▸ ВАШЕ ЗАДАНИЕ
Напечатайте без каких-либо изменений все строки приведенных ниже пунктов. Изображения в ответ не включайте.

▸ ИСХОДНЫЕ ДАННЫЕ

☆ ☆ ☆ ☆

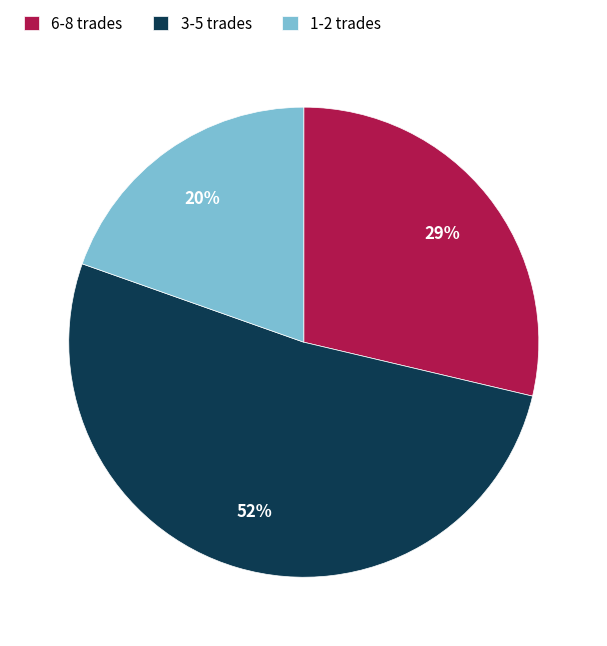

To the nearest percent, what is the average slice percentage?

33%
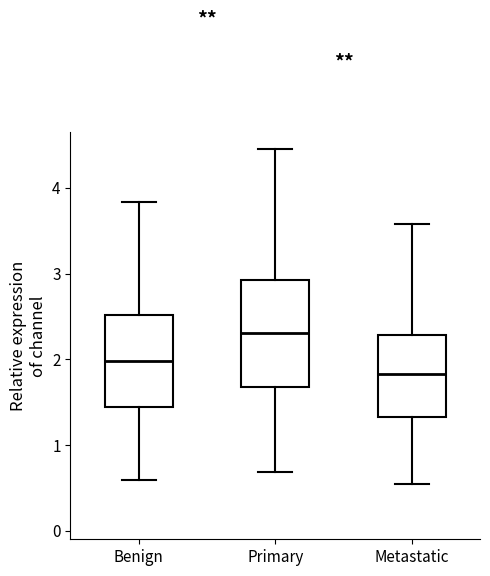

Reading left to right, transcribe this box plot: for each box, give where its median line is, the range the box spans, and where its two whiskers end, as read against the y-axis. The values are not printed on the chart, so give them approximately, as read against the axis.

Benign: median 2.0, box 1.4 to 2.5, whiskers 0.6 to 3.8
Primary: median 2.3, box 1.7 to 2.9, whiskers 0.7 to 4.5
Metastatic: median 1.8, box 1.3 to 2.3, whiskers 0.5 to 3.6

☆ ☆ ☆ ☆

▸ ПИСЬМЕННОЕ РЕШЕНИЕ
To the nearest percent, what is the average slice percentage?

33%

Reading left to right, transcribe this box plot: for each box, give where its median line is, the range the box spans, and where its two whiskers end, as read against the y-axis. The values are not printed on the chart, so give them approximately, as read against the axis.

Benign: median 2.0, box 1.4 to 2.5, whiskers 0.6 to 3.8
Primary: median 2.3, box 1.7 to 2.9, whiskers 0.7 to 4.5
Metastatic: median 1.8, box 1.3 to 2.3, whiskers 0.5 to 3.6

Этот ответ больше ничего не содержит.